TEXTAUSZUG:
______________________________

Oberlandesgericht Saarbrücken Beschluss04.12.2024
Vom Kind miterlebte häusliche Gewalt eines Elternteils gegen das andere Elternteil kann Umgangsausschluss rechtfertigenAuswirkung der miterlebten Gewalt auf Kind in Form von psychischer Gewalt
Erlebt ein Kind häusliche Gewalt eines Elternteils gegen das andere Elternteil mit, so kann dies gemäß § 1684 Abs. 4 Satz 2 BGB zu einem Umgangsausschluss führen. Die miterlebte Gewalt wirkt sich auf das Kind in Form von psychischer Gewalt aus. Dies hat das Oberlandesgericht Saarbrücken entschieden.
In dem zugrunde liegenden Fall schloss das Amtsgericht Ottweiler im März 2024 den Umgang des Vaters mit seinem 11 Jahre alten Sohn für sechs Monate aus. Hintergrund dessen waren massive Gewalttaten und Beleidigungen des Kindesvaters gegenüber der Kindesmutter. Das Kind war aufgrund einer posttraumatischen Belastungsstörung in Therapie und wollte seinen Vater nicht sehen. Gegen den Umgangsausschluss legte der Kindesvater Beschwerde ein.

______________________________

Seitenbilder und ausgelesener Text:
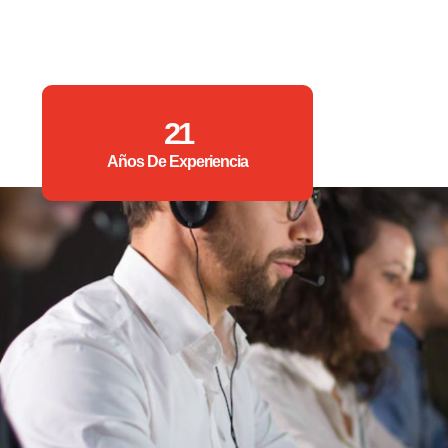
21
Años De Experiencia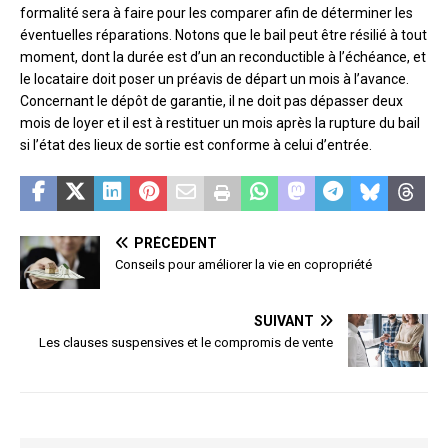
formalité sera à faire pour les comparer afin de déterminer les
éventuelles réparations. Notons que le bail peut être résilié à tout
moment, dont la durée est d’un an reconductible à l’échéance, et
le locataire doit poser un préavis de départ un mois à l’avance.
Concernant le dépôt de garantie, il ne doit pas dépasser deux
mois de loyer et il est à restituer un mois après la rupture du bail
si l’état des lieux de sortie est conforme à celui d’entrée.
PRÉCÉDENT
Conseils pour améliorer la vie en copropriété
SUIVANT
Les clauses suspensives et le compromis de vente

______________________________

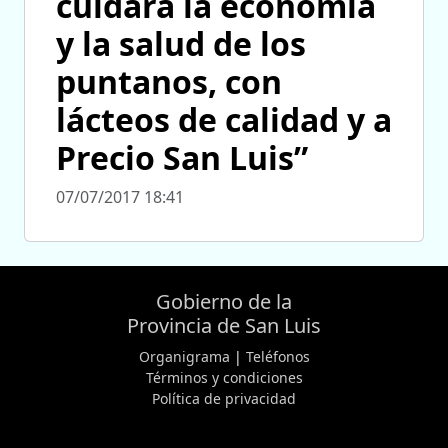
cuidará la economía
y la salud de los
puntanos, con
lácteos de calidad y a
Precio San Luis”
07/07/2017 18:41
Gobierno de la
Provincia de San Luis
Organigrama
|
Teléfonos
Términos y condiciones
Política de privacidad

______________________________

Schreiben Sie den Textauszug zum Umgangsausschluss wegen häuslicher Gewalt weiter, beginnend nach seinem letzten Satz. Die Datensätze haben mit dem Textauszug nichts zu tun.

Ausschluss des Umgangsrechts wegen Kindeswohlgefährdung
Das Oberlandesgericht Saarbrücken bestätigte die Entscheidung des Amtsgerichts. Der Umgang des Vaters sei wegen einer Kindeswohlgefährdung gemäß § 1684 Abs. 4 Satz 2 BGB auszuschließen. Hat der Umgangsberechtigte Gewalt gegen den anderen Elternteil ausgeübt, müssen bei der Entscheidung über den Umgang die fortbestehenden Belastungen durch die erlebte Gewalt sowie die Gefahren wegen andauernder Angst und Bedrohung berücksichtigt werden. Dies gebiete schon Art. 31 der Istanbul-Konvention.
Auswirkung der miterlebten Gewalt auf Kind in Form von psychischer Gewalt
Vom Kind miterlebte Gewalt seines Elternteils gegen seinen anderen Elternteil wirke sich in Form psychischer Gewalt direkt auf das Kind aus, so das Oberlandesgericht. Es sei abhängig von demjenigen, der es betreut und versorgt, und identifiziere sich mit ihm. Deswegen erlebe das Kind Gewalt gegen den betreuenden Elternteil auch als Bedrohung gegen sich selbst. Sein eigenes Stresssystem reagiere intensiv. Aus der Bindungsforschung sei belegt, dass der Besuchskontakt und Umgang mit leiblichen Eltern nach traumatischen Erfahrungen mit Täter-Eltern beim Kind erneute Angst erzeuge und es zu einer Re-Traumatisierung kommen könne. Dabei könne auch ein begleiteter Umgang an sich keine emotionale Sicherheit bieten.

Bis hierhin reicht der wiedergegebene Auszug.